• _Quoted passage_:
────────────────────
What is CI/CD?
2026-03-19
If you've been around software development for more than five minutes, you've heard someone say "we need CI/CD." It gets thrown around like everyone already knows what it means. A lot of people nod along without a clear picture of what's actually happening.
Let's break it down.
CI and CD Are Two Different Things
CI stands for Continuous Integration. It's the practice of automatically building and testing your code every time someone pushes a change. The idea is simple: integrate early, integrate often, and catch problems before they compound.
CD stands for Continuous Delivery (or sometimes Continuous Deployment, depending on who you ask). Continuous Delivery means your code is always in a deployable state — every change that passes tests is ready to go to production. Continuous Deployment takes it one step further: every passing change is automatically deployed without human intervention.
Most teams start with CI and Continuous Delivery. Full Continuous Deployment is the goal, but it requires a mature test suite and a lot of trust in your pipeline.
Why It Matters
Without CI/CD, here's what happens: a developer writes code for a week, creates a pull request, and merges it. Then someone manually builds the application, manually runs tests (maybe), and manually deploys it to a server. Every step is a chance for human error.
With CI/CD, every code change triggers an automated pipeline. Tests run immediately. Builds happen automatically. Deployments are consistent and repeatable. The feedback loop shrinks from days to minutes.
The result: fewer bugs in production, faster releases, and developers who spend their time writing code instead of babysitting deployments.
The Basic Pipeline Stages
A typical CI/CD pipeline has four stages:
1. Source
Everything starts with a code change. A developer pushes to a branch or opens a pull request. This triggers the pipeline.
If you're using Git (and you should be), this is where your branching strategy matters. A clean branching model makes CI/CD much easier to implement.
2. Build
The pipeline compiles your code, resolves dependencies, and produces an artifact — a Docker image, a compiled binary, a bundled application. If the build fails, the pipeline stops and the developer gets notified immediately.
────────────────────
• _Source data_:

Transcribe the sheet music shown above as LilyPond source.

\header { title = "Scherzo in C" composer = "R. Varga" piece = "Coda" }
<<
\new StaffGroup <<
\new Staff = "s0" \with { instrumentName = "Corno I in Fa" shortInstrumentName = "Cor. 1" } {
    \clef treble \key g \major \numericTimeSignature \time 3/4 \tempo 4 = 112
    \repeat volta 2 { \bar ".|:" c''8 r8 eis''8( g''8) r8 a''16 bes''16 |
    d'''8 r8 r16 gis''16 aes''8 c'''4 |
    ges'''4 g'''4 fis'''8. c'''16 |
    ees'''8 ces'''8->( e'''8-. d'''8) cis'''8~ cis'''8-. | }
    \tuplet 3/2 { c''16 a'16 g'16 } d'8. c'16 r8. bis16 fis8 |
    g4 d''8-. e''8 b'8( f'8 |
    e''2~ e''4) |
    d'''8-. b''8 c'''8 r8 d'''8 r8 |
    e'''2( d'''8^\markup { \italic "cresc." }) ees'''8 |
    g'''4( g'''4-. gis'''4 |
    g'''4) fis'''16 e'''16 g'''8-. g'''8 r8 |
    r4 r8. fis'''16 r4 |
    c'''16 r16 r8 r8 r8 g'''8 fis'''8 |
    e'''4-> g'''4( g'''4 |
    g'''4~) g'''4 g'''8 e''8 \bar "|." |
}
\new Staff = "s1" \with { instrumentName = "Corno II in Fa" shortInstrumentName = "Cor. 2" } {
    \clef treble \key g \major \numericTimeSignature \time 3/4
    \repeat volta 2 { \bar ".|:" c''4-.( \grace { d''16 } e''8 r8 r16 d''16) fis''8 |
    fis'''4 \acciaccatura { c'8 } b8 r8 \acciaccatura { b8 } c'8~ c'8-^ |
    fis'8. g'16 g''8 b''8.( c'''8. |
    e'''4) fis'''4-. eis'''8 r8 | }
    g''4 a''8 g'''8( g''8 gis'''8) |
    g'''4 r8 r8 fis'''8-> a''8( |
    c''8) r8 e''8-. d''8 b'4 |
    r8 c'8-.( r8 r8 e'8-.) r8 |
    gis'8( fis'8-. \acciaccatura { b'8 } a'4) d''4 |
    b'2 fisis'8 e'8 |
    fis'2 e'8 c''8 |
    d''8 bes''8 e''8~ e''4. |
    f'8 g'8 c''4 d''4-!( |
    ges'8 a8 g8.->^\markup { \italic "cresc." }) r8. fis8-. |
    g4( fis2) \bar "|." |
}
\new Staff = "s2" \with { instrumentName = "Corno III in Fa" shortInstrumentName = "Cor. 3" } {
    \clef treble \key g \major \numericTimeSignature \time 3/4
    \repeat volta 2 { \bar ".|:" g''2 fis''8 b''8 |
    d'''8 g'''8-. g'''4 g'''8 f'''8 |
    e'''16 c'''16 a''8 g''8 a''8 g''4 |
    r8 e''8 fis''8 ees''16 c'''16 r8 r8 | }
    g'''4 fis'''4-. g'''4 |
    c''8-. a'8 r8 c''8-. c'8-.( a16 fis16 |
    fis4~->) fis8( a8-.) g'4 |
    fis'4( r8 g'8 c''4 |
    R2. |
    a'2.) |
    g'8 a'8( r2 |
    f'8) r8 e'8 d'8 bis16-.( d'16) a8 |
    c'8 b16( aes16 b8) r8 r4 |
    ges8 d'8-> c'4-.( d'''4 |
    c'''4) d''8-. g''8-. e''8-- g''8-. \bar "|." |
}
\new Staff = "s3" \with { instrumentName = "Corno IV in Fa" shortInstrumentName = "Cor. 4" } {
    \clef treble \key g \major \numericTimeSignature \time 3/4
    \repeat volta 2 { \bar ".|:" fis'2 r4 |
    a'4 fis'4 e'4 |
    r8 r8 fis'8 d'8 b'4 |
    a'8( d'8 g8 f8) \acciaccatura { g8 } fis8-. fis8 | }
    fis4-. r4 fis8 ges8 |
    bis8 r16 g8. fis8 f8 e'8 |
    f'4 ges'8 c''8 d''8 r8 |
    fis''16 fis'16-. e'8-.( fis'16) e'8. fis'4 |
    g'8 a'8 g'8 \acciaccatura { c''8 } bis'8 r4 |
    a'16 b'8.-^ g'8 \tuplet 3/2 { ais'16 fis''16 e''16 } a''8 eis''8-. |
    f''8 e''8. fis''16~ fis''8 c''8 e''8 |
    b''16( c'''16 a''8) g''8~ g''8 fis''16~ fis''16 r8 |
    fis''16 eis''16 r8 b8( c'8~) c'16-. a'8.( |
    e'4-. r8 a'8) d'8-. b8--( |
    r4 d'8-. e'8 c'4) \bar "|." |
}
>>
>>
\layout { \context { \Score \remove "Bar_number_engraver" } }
────────────────────
• _Your tasks_:
#1 Update the CI/CD article from "Most teams start" up to and including "days to minutes.", replacing "manually" with "by hand".
#2 According to the CI/CD article, what does Continuous Deployment do beyond Continuous Delivery?
The CI/CD article is enough here, and the listing can be set aside.

• _Solutions to the tasks_:
#1
Most teams start with CI and Continuous Delivery. Full Continuous Deployment is the goal, but it requires a mature test suite and a lot of trust in your pipeline.
Why It Matters
Without CI/CD, here's what happens: a developer writes code for a week, creates a pull request, and merges it. Then someone by hand builds the application, by hand runs tests (maybe), and by hand deploys it to a server. Every step is a chance for human error.
With CI/CD, every code change triggers an automated pipeline. Tests run immediately. Builds happen automatically. Deployments are consistent and repeatable. The feedback loop shrinks from days to minutes.

#2 Every passing change is automatically deployed without human intervention.